Although habits are largely involuntary (Marsch et al., 2014), they are capable of being altered through habit reversal training (HRT). The process entails pinpointing the cue that prompted the behavior and substituting it with a more preferable one (Heinicke et al., 2020). In the same case of a person habitually reaching for unhealthy food in stressful situations, a substitution attached to an alternative behavior, such as taking deep breaths, necessitates a deliberate attempt to supplant the automatic response with the forceful implementation of a new habit. 

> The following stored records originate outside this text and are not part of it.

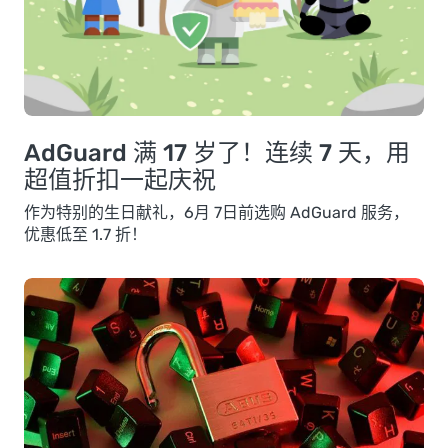
AdGuard 满 17 岁了！连续 7 天，用
超值折扣一起庆祝
作为特别的生日献礼，6月 7日前选购 AdGuard 服务，
优惠低至 1.7 折！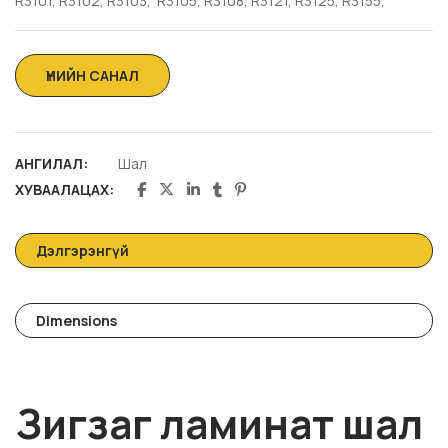
R3101, R3102, R3103, R3105, R3108, R3121, R3125, R3155,
АНГИЛАЛ:
Шал
ХУВААЛАЦАХ:
Дэлгэрэнгүй
Dimensions
Зигзаг ламинат шал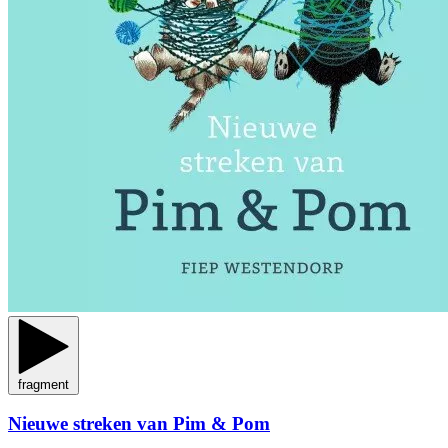
fragment
Nieuwe streken van Pim & Pom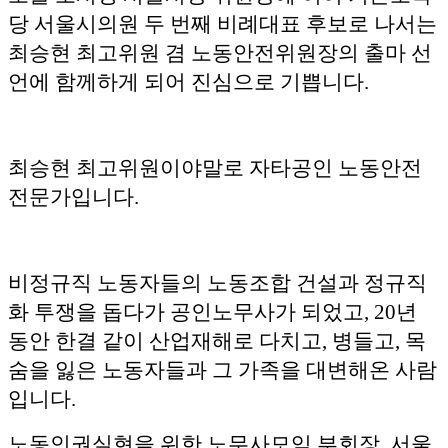
당 서울시의원 두 번째 비례대표 후보로 나서는
최승현 최고위원 겸 노동안전위원장의 출마 선
언에 함께하게 되어 진심으로 기쁩니다.
최승현 최고위원이야말로 자타공인 노동안전
전문가입니다.
비정규직 노동자들의 노동조합 건설과 정규직
화 투쟁을 돕다가 공인노무사가 되었고, 20년
동안 한결 같이 산업재해로 다치고, 병들고, 목
숨을 잃은 노동자들과 그 가족을 대변해온 사람
입니다.
노동인권실현을 위한 노무사모임 부회장, 서울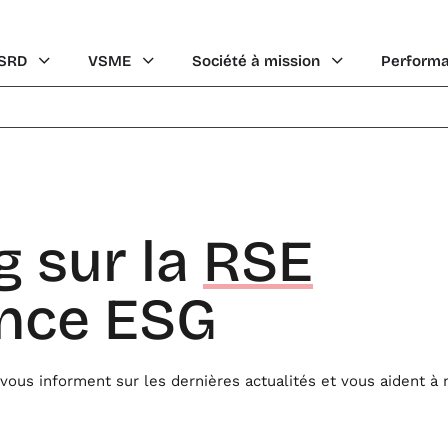
Ouvrir CSRD
Ouvrir VSME
Ouvrir Société à 
SRD
VSME
Société à mission
Perform
g sur la
RSE
nce ESG
vous informent sur les dernières actualités et vous aident à 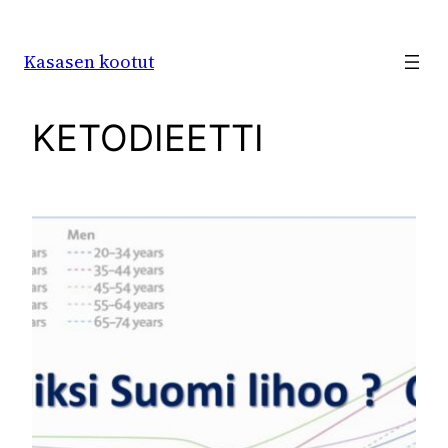
Siirry
sisältöön
Kasasen kootut
KETODIEETTI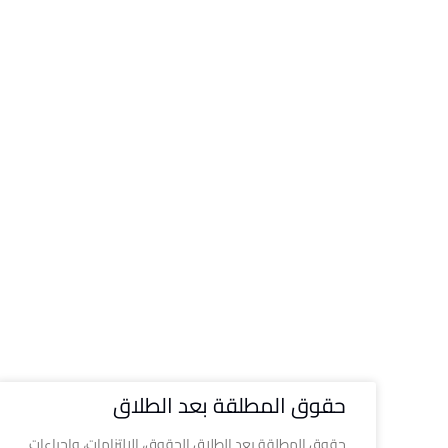
حقوق المطلقة بعد الطلاق
حقوق المطلقة بعد الطلاق الحقوق، الالتزامات، وإجراءات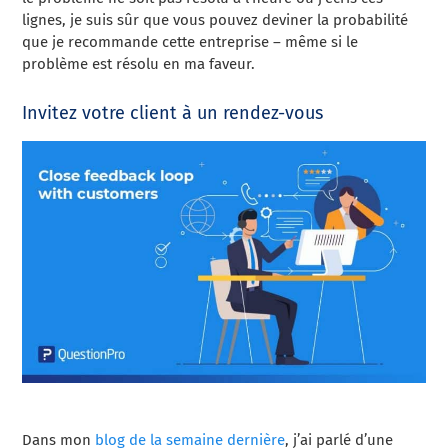
lignes, je suis sûr que vous pouvez deviner la probabilité
que je recommande cette entreprise – même si le
problème est résolu en ma faveur.
Invitez votre client à un rendez-vous
Dans mon
blog de la semaine dernière
, j’ai parlé d’une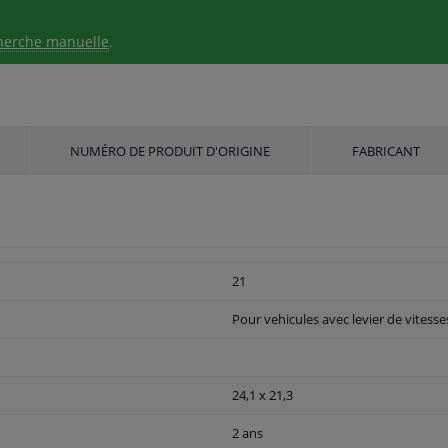
herche manuelle
.
NUMÉRO DE PRODUIT D'ORIGINE
FABRICANT
21
Pour vehicules avec levier de vitesse
24,1 x 21,3
2 ans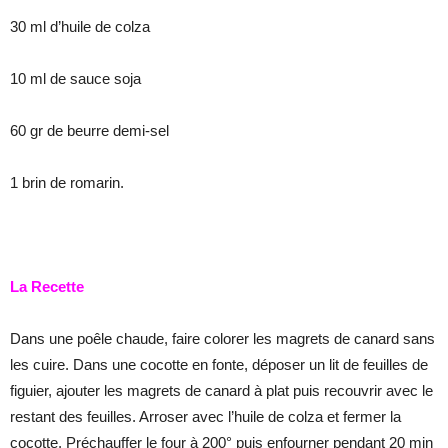
30 ml d’huile de colza
10 ml de sauce soja
60 gr de beurre demi-sel
1 brin de romarin.
La Recette
Dans une poêle chaude, faire colorer les magrets de canard sans
les cuire. Dans une cocotte en fonte, déposer un lit de feuilles de
figuier, ajouter les magrets de canard à plat puis recouvrir avec le
restant des feuilles. Arroser avec l’huile de colza et fermer la
cocotte. Préchauffer le four à 200° puis enfourner pendant 20 min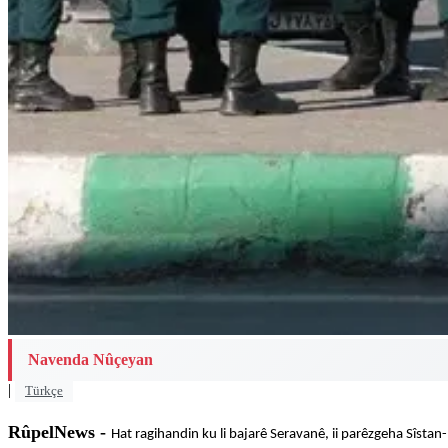
Navenda Nûçeyan
|
Türkçe
RûpelNews -
Hat ragihandin ku li bajarê Seravanê, ii parêzgeha Sîstan-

The intrinsic nature of habit is one of ubiquity and omnipresence﹣a universal, primordial relic deeply embedded within every human. While old habits die hard, gaining an understanding of the neural mechanisms involved in habituation can lead to greater control over conscious decision-making and initiative-taking in our lives. Through the continuation of global research as well as driving home the ways habits intertwine with daily life, we can be driven towards a more conscious society and a far more empowered world. 


Gardner E. L. (2011). Addiction and brain reward and antireward pathways. Advances in psychosomatic medicine, 30, 22–60.

Gu, B. M., Schmidt, R., & Berke, J. D. (2020). Globus pallidus dynamics reveal covert strategies for behavioral inhibition. eLife, 9, e57215.

Heinicke, M. R., Stiede, J. T., Miltenberger, R. G., & Woods, D. W. (2020). Reducing risky behavior with habit reversal: A review of behavioral strategies to reduce habitual hand-to-head behavior. Journal of applied behavior analysis, 53(3), 1225–1236.

Lalley, P., Van Jaarsveld, C., Potts, H., & Wardle, J. (2009). How are habits formed: Modeling habit formation in the real world. European Journal of Social Psychology, 40(6), 998-1009.

Marsch, L. A., Guarino, H., Acosta, M., Aponte-Melendez, Y., Cleland, C., Grabinski, M., Brady, R., & Edwards, J. (2014). Web-based behavioral treatment for substance use disorders as a partial replacement of standard methadone maintenance treatment. Journal of substance abuse treatment, 46(1), 43–51.

Seger, C. A. & Spiering, B. J. (2011). A critical review of habit learning and the basal ganglia. Frontiers in systems neuroscience, 5, 66.

Volkow, N. D., Wang, G. J., & Baler, R. D. (2011). Reward, dopamine and the control of food intake: Implications for obesity. Trends in cognitive sciences, 15(1), 37–46.

Wood, W., Mazar, A., & Neal, D. T. (2021). Habits and goals in human behavior: Separate but interacting systems. Perspectives on Psychological Science, 17(2), 590–605. 

Wood, W., Quinn, J., & Kashy, D. (n.d.). Habits in everyday life: Thought, emotion, and action.